On Feb. 8, a Lowrey Jubilee LC-30 organ mysteriously appeared in a Visual and Performing Arts LLC lounge.
A few weeks later, the door to the lounge was locked due to the unknown identity of the organ’s owner, leaving many students confused and frustrated that they could no longer use the lounge and play the organ, as well as bemused by the sequence of events. Around a week ago, the room was suddenly reopened. Here, for the first time, is the full story of the orphaned organ, from the perspective of VAPA Area Director Julia Pacheco-Cole.
Room 018, the lounge in question, is a converted dorm room in the basement level of Platt West to which Pacheco-Cole has been adding furniture since the start of the year, hoping to create an alternative community space, especially given the conversion of two out of three hall lounges into four-person dorms this year.

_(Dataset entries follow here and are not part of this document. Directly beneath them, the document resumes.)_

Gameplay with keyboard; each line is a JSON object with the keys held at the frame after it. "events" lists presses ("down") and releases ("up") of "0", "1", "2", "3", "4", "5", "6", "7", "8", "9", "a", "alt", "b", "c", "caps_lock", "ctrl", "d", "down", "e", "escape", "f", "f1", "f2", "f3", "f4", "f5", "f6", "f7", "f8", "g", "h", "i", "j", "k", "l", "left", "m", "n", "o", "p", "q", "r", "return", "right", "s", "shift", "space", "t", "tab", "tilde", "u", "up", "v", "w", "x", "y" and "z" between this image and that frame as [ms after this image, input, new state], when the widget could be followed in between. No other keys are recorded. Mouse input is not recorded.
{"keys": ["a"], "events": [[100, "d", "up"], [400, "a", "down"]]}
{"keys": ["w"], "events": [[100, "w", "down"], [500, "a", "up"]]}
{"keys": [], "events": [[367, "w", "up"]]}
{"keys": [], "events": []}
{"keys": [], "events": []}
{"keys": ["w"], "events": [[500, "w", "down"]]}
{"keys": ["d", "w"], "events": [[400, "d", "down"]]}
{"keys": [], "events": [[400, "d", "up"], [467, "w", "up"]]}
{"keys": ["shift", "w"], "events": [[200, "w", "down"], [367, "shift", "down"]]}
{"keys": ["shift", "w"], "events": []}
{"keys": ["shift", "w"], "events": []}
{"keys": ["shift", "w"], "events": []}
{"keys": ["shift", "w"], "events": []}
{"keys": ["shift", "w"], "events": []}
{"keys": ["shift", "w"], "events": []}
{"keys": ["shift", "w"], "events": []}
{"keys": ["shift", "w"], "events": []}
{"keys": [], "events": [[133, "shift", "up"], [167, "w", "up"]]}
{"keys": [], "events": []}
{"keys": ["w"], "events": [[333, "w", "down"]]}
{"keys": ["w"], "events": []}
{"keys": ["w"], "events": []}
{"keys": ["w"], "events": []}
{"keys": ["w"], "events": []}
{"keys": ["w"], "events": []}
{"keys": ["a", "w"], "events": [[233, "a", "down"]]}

Resident Advisor (RA) Mack Wille first noticed the organ in 018 while doing their nightly rounds and reported it to Pachec-Cole via Slack message.
“hey Julia! non pressing – just letting you know. there is …uh.. an entire organ in 018?? like the instrument?? like students moved an entire organ into 018???” the message read.
Normally, Pacheco-Cole said, when a personal belonging is left in a common area, it is moved to the lost and found to keep it safe until its owner can reclaim it, but for obvious reasons this was not actionable for the organ. Pacheco-Cole told her RAs to keep an eye on the organ and ask anyone playing it if they knew who had brought it in.
This yielded no results and after a few weeks Pacheco-Cole felt that she needed to take further measures, both because she felt responsible for the organ’s safety if it was an unknown student’s personal property and because she thought that if there was going to be a community organ in the lounge, someone needed to be accountable for it — she wanted to find the owner so that they could establish guidelines around the organ’s use which remained in line with community agreements such as quiet hours.
On Feb. 17, Pacheco-Cole sent an email to VAPA residents, asking for any leads on the person responsible for the organ, but received no responses. Assuming that the person responsible for the organ would not come forward, as over a week had passed since the email, Pacheco-Cole decided to take stronger action: on Feb. 27, the door to 018 was locked, with a paper sign taped to it, declaring the organ as the reason and again pleading for the resident who had left the organ to come forward.
According to Pacheco-Cole, an unknown number of students reacted strongly to her decision to lock the door. When pressed, she said that this criticism came mainly in the form of “passive aggressive” messages written on her sign. She would not repeat the exact content of any of the messages, instead shifting uncomfortably in her chair, but they had clearly affected her. Despite this, she acknowledged residents’ frustration.
“People got upset, which is totally fair,” Pacheco-Cole said. “We have limited lounges in Platt, and people used that space. I think that people thought that it was a punishment, or just expressed frustration. I don’t like limiting free speech, so for the most part I just let the signs be.”
Thanks to the abused sign, Pacheco-Cole received two emails, on Feb. 27 and March 6, from students who said they knew who was responsible for the organ, but would not reveal the student’s identity. Pacheco-Cole guessed that the responders were likely worried that the responsible student would face consequences for the organ, despite Pacheco-Cole’s assurance in the email that this was not a violation, and that she just wanted to talk.
Finally on March 10, Kyle Gunderson ’26 contacted Pacheco-Cole, revealing himself as the responsible party. Pacheco-Cole arranged a meeting with Gunderson, where he explained that he had found the organ for free on craigslist and thought it would be a good addition to the VAPA lounge, so he enlisted the help of some friends to bring the organ into 018.
When asked why Gunderson had been so reticent about admitting his identity, Pacheco-Cole said that he was afraid he would be asked to remove it, though this was not her intention. The organ is now considered a donation to VAPA. Pacheco-Cole has posted a sign about quiet hours above the organ and said that she will continue to work with upstairs residents regarding volume management.